Jay Machalani’s iOS 8 concept.

Naturally, Apple has taken its time to consider its options for the home screen in iOS 14, and the implementation has the usual polish the company is known for. Apple allows widgets to be added to the main home screen on iOS 14 to sit right alongside other apps. A new “widget gallery” acts as a central place for users to easily add and customize widgets, and there’s even a “Smart Stack” widget that cycles through relevant apps based on the time of day.

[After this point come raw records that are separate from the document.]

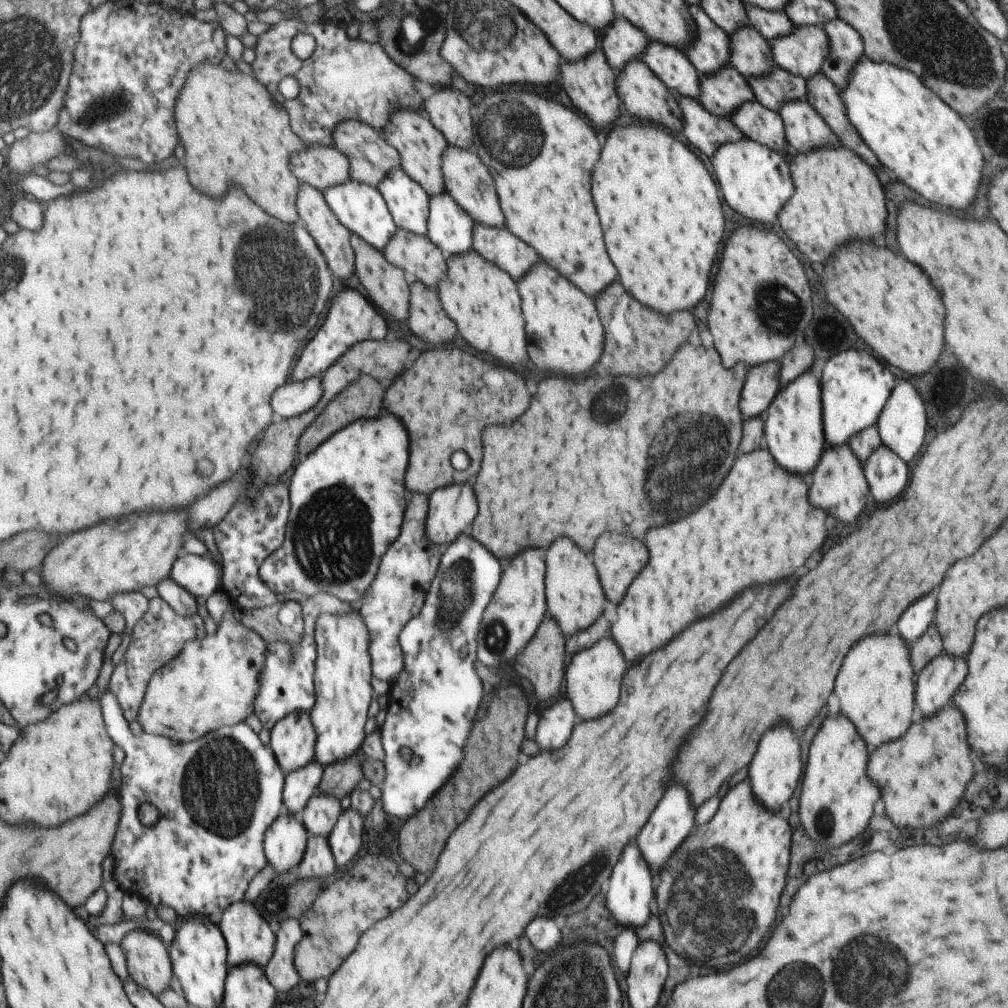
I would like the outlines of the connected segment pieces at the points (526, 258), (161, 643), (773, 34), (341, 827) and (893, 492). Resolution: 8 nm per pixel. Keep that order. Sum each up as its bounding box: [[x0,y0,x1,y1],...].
[[474,224,539,280],[110,598,207,721],[741,3,794,41],[328,808,362,870],[863,446,907,504]]

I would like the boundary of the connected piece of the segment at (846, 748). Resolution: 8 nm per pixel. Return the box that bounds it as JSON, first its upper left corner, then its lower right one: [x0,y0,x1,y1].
[798,714,879,848]

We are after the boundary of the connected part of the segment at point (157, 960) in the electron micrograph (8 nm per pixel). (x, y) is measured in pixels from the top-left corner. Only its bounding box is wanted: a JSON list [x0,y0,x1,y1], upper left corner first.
[122,929,174,998]

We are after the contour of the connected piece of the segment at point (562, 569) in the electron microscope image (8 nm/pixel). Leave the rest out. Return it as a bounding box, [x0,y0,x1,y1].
[546,540,605,639]

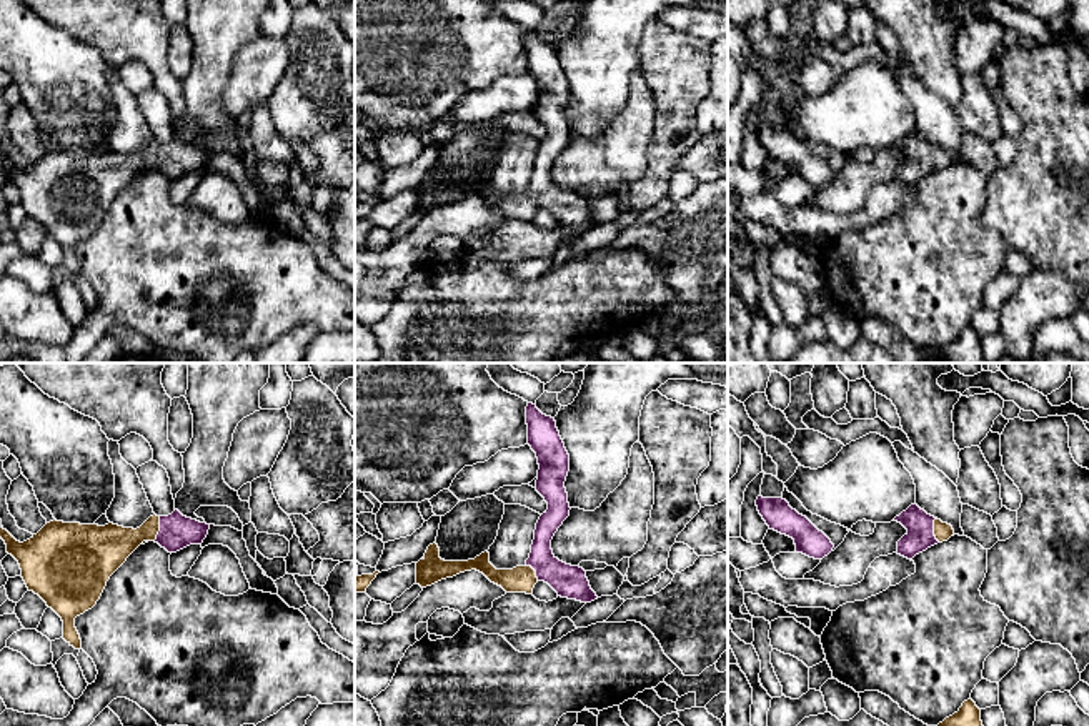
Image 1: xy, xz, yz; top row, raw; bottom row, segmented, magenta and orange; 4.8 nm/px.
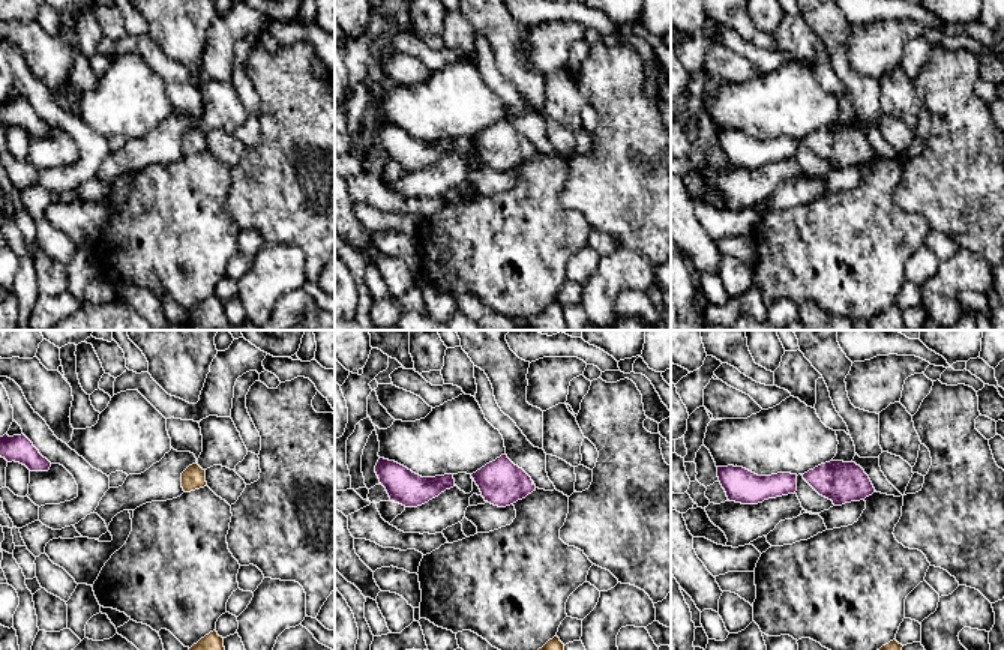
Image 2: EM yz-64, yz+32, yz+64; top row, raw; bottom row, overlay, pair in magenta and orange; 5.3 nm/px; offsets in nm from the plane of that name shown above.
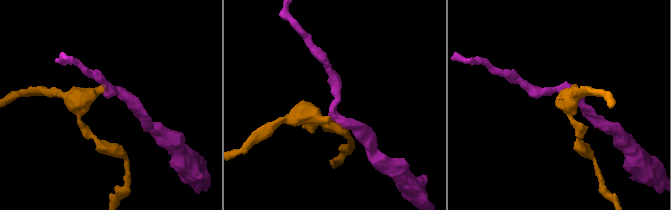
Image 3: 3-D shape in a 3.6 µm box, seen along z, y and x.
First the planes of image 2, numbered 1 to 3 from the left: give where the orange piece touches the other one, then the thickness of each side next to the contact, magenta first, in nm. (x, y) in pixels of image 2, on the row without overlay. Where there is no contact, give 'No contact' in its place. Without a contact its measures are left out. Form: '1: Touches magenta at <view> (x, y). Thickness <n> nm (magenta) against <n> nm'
1: No contact
2: Touches magenta at yz+32 (532, 147). Thickness 240 nm (magenta) against 20 nm
3: No contact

iOS 14 will let you pin widgets like music to show what’s playing, photos to see images from your camera roll, clocks to show multiple time zones, or even the weather to quickly look at the forecast for the day or week ahead. It all looks and feels very similar to the original vision for Live Tiles. App developers will need to build in support, but given how quickly apps are updated for new iOS versions, it’s reasonable to assume a lot of the top apps will work with this new home screen once iOS 14 debuts later this year.

iOS 14’s new home screen.

Apple has taken the best of both Android widgets and Windows Phone’s Live Tiles and combined them into iOS 14. It’s not the first time we’ve seen Windows Phone features appear in iOS or Android, and it underlines how important Microsoft’s mobile efforts were even if they were a glorious failure.

I’ve said this many times before, but one of the main reasons I miss Windows Phone is it pushed both Google and Apple to do better. Microsoft’s striking Metro design prompted Apple to respond with iOS 7 and a flatter user interface, and Google later introduced its Material Design with bright colors, playful transitions, and a much flatter and simplified interface.

Windows Phone has influenced iOS and Android in many other ways throughout the years, but I’m just glad Apple is finally creating a better home screen for the iPhone I use every day. Windows Phone might be dead, but the Live Tiles dream looks like it will live on through iOS 14 and beyond.